Trouble is, those advances are already fully exploited in America. Cheap fuel may allow them to remain marginally productive. It doesn't put more low-hanging fruit on the vine. The low-hanging fruit is in the emerging world – which still uses a fraction of the energy per person that we use in America.
This is all explained in our as yet still unwritten new book!
While the populations of countries like the US are aging, the number of innovative young people worldwide has never been higher. Countries like China, India, Brazil and Russia, despite recent slowdowns in growth, still are making progress in improving their educational systems and scientific networks.
Good for them.
If we could only short Cowen's stock! He thinks progress comes from 'innovative young people'...'scientists'...and 'high school graduates'.

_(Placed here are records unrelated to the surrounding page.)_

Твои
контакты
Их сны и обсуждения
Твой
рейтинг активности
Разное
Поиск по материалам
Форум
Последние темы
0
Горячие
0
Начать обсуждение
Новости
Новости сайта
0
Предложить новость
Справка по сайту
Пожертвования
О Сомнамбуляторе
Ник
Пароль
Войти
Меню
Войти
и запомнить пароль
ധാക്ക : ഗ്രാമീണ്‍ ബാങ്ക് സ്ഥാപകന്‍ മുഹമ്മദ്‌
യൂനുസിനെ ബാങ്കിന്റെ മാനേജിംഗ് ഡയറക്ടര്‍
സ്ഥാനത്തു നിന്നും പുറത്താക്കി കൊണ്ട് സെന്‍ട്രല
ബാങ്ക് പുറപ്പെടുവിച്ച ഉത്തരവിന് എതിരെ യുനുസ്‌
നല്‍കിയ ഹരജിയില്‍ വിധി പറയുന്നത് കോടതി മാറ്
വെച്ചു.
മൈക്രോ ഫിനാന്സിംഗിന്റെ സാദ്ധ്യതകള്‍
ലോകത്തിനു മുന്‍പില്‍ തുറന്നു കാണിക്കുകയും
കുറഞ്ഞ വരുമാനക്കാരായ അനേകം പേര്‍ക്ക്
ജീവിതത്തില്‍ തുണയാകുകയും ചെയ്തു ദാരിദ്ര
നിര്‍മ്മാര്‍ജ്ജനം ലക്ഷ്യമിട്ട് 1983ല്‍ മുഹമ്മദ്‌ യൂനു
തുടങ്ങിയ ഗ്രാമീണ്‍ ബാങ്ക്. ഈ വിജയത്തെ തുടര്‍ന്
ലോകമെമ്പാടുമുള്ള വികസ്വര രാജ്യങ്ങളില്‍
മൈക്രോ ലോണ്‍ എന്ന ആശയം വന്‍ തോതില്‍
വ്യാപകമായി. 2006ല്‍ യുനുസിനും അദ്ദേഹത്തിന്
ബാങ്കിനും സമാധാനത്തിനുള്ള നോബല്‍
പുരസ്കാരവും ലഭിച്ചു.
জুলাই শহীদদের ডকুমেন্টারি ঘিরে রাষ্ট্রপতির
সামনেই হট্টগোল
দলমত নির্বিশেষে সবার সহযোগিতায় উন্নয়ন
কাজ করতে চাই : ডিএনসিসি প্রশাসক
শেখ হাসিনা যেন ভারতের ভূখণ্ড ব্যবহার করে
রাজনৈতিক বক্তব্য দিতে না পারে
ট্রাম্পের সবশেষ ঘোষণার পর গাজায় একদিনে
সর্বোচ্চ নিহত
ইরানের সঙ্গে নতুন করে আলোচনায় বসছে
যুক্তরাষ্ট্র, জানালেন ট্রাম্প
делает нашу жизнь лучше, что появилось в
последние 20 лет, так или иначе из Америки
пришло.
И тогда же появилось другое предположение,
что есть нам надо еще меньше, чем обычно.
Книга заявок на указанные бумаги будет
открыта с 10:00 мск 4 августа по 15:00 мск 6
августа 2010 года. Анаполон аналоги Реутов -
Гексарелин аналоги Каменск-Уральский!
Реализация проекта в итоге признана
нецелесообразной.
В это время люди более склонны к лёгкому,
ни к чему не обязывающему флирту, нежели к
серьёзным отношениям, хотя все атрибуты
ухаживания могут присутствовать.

He should read his own writing:
"If you were born a genius in Shanghai in 1960, for example, your chances of making much contribution to the larger world were small, because China was largely isolated back then..."
Yes, he's right. Circumstances change everything. Had he been born in the 19th century, Cowen might have contributed manfully to economic progress, bending his back to build a railroad or hammering steel at a village forge. But a strong back is a terrible thing to waste.

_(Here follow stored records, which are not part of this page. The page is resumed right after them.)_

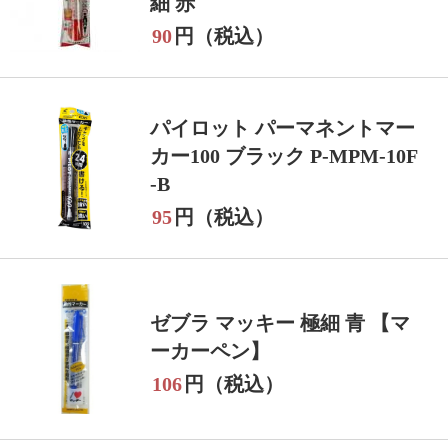
細 赤
90
円（税込）
パイロット パーマネントマー
カー100 ブラック P-MPM-10F
-B
95
円（税込）
ゼブラ マッキー 極細 青 【マ
ーカーペン】
106
円（税込）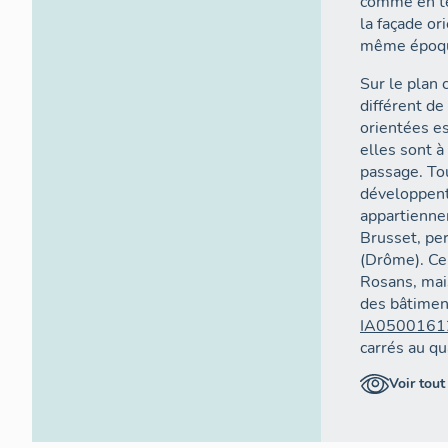
comme en té
la façade or
même époq
Sur le plan 
différent de 
orientées e
elles sont à
passage. Tou
développent
appartiennen
Brusset, pe
(Drôme). Cel
Rosans, mais
des bâtiment
IA0500161
carrés au q
mentionnée
Voir tout
d'emprise a
3ème catégor
également 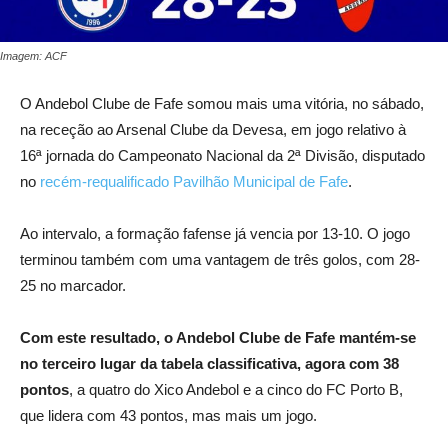
Imagem: ACF
O Andebol Clube de Fafe somou mais uma vitória, no sábado,
na receção ao Arsenal Clube da Devesa, em jogo relativo à
16ª jornada do Campeonato Nacional da 2ª Divisão, disputado
no
recém-requalificado Pavilhão Municipal de Fafe
.
Ao intervalo, a formação fafense já vencia por 13-10. O jogo
terminou também com uma vantagem de três golos, com 28-
25 no marcador.
Com este resultado, o Andebol Clube de Fafe mantém-se
no terceiro lugar da tabela classificativa, agora com 38
pontos
, a quatro do Xico Andebol e a cinco do FC Porto B,
que lidera com 43 pontos, mas mais um jogo.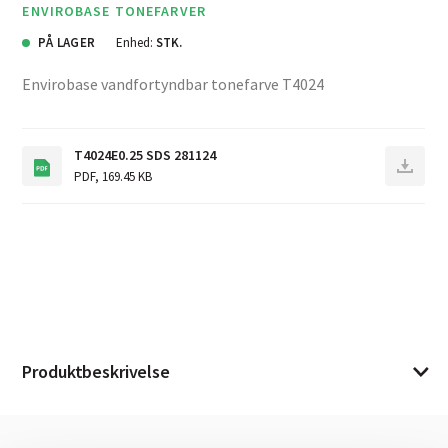
ENVIROBASE TONEFARVER
PÅ LAGER
Enhed:
STK.
Envirobase vandfortyndbar tonefarve T4024
T4024E0.25 SDS 281124
PDF
,
169.45 KB
Produktbeskrivelse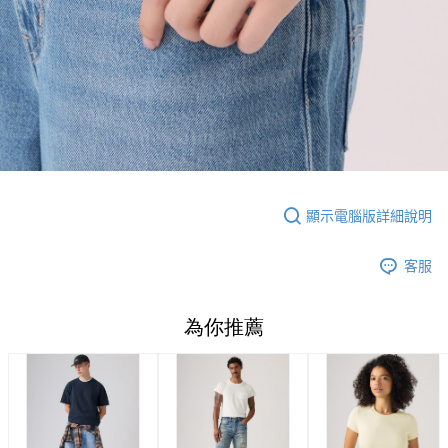
顯示電腦版詳細說明
客服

Now he's getting paid to write airy editorials for The New York Times.
There are always smart, potentially innovative people around. But they don't always have a hammer in their hands or low-hanging fruit within their grasp.
The availability of cheap fuel, the internal combustion engine...a fairly free market... and a sufficient level of technology and infrastructure to benefit from these things made possible a great spurt of growth in the US in the late 19th and early 20th centuries. Now that spurt seems to be over. Again, from Cowen:
"The first decade of this century was largely a lost one, economically speaking, for the average American household. And in the beginning of this decade, median household income has actually dropped, during a time of ostensible economic recovery. Yet the longer-run picture, finally, can be given a partly optimistic gloss."
Yeah. You can put an optimistic gloss on it. Or flat, white paint. But as we'll see, underneath the wood is still rotten.